Strawberry Pecan Bread
Adapted from The Southern Junior League Cookbook
Serves 12, at least

1 cup butter, softened
1 1/2 cups sugar
4 eggs
3 cups all purpose flour
2 teaspoons baking powder
1/2 teaspoon baking soda
1 teaspoon salt
1 cup buttermilk
3/4 cup strawberry preserves
1 teaspoon vanilla extract
Zest of one half a lemon
1 teaspoon ground cinnamon
1/2 teaspoon freshly ground nutmeg
1/2 cup toasted pecans, chopped
1/2 cup strawberries, chopped

Preheat the oven to 350. Generously butter two loaf pans or one large bundt pan. Set aside.

Sift together dry ingredents; Flour, baking powder, baking soda, and salt. Set aside.

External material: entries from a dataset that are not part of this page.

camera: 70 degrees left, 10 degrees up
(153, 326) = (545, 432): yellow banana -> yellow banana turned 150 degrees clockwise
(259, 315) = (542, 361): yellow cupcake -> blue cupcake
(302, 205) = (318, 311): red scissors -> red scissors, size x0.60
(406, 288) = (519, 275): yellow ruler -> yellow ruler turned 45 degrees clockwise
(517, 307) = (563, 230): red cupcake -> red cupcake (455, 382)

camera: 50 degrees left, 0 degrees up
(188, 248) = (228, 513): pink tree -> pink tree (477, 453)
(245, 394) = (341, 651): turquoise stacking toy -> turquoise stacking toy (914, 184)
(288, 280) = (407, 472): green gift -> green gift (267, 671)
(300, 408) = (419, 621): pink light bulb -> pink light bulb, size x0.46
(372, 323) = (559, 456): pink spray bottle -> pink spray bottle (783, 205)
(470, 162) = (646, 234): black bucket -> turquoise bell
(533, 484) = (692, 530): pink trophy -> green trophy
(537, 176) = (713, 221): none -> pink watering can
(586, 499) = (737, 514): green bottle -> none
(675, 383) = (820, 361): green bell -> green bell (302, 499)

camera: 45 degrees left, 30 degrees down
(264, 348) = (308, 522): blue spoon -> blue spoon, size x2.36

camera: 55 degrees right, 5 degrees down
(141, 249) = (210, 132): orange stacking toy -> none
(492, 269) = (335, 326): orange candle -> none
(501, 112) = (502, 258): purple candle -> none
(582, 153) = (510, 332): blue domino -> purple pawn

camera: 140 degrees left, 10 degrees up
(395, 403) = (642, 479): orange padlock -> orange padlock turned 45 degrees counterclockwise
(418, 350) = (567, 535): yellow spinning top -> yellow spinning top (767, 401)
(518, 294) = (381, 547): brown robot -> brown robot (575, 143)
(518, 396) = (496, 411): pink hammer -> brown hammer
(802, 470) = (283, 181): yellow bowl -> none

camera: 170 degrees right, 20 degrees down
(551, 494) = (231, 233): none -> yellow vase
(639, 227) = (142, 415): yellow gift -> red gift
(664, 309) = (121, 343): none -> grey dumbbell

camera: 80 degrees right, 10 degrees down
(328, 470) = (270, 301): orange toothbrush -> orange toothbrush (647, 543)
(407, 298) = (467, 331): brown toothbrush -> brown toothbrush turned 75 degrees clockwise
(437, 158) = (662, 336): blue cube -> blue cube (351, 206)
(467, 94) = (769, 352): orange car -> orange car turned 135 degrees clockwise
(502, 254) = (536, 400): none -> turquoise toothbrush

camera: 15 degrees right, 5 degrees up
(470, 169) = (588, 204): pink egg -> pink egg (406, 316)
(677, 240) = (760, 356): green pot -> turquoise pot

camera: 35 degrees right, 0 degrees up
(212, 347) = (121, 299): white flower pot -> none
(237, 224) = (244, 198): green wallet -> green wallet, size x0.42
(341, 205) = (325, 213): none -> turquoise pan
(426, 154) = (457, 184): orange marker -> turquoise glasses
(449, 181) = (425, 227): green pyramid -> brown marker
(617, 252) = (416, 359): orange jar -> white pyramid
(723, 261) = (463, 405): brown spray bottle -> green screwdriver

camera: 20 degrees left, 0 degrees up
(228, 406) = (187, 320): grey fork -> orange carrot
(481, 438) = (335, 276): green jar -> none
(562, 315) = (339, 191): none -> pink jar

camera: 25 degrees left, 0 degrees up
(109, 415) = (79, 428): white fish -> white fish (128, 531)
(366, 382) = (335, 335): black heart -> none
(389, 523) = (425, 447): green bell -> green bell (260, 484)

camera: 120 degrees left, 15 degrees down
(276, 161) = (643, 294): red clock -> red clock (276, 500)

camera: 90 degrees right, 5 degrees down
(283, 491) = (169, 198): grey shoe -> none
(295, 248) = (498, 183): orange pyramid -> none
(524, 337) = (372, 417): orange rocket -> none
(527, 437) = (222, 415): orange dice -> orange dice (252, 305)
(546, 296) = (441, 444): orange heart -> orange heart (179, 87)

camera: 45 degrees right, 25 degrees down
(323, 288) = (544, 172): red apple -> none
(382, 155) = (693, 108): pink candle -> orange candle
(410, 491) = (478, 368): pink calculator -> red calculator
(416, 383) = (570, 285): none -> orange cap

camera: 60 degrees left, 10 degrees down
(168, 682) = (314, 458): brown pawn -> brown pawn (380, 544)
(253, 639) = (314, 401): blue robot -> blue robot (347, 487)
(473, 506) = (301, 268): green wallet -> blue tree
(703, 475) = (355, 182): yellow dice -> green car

In the bowl of a stand mixer or with a hand mixer, cream butter until light and fluffy. Add sugar and mix until evenly combined, scraping down the sides of the bowl once during mixing. Add dry ingredients in three parts, alternating with the buttermilk in two additions, always begin and end with dry ingredients. Stop twice in process to scrape down the bowl. Do not over-mix.

Add vanilla, lemon zest, cinnamon, nutmeg, and preserves. Mix to combine. Scrape down the bowl once again. Add pecans and stawberries and mix gently only to combine.

Transfer the mixture in generally even amounts into the pan(s). Bake for one hour or until the center of the cake springs back completely to your touch. Remove from the oven and allow to cool in the pan(s) for ten minutes then turn the cake(s) on to a cooling rack and allow to cool completely before slicing.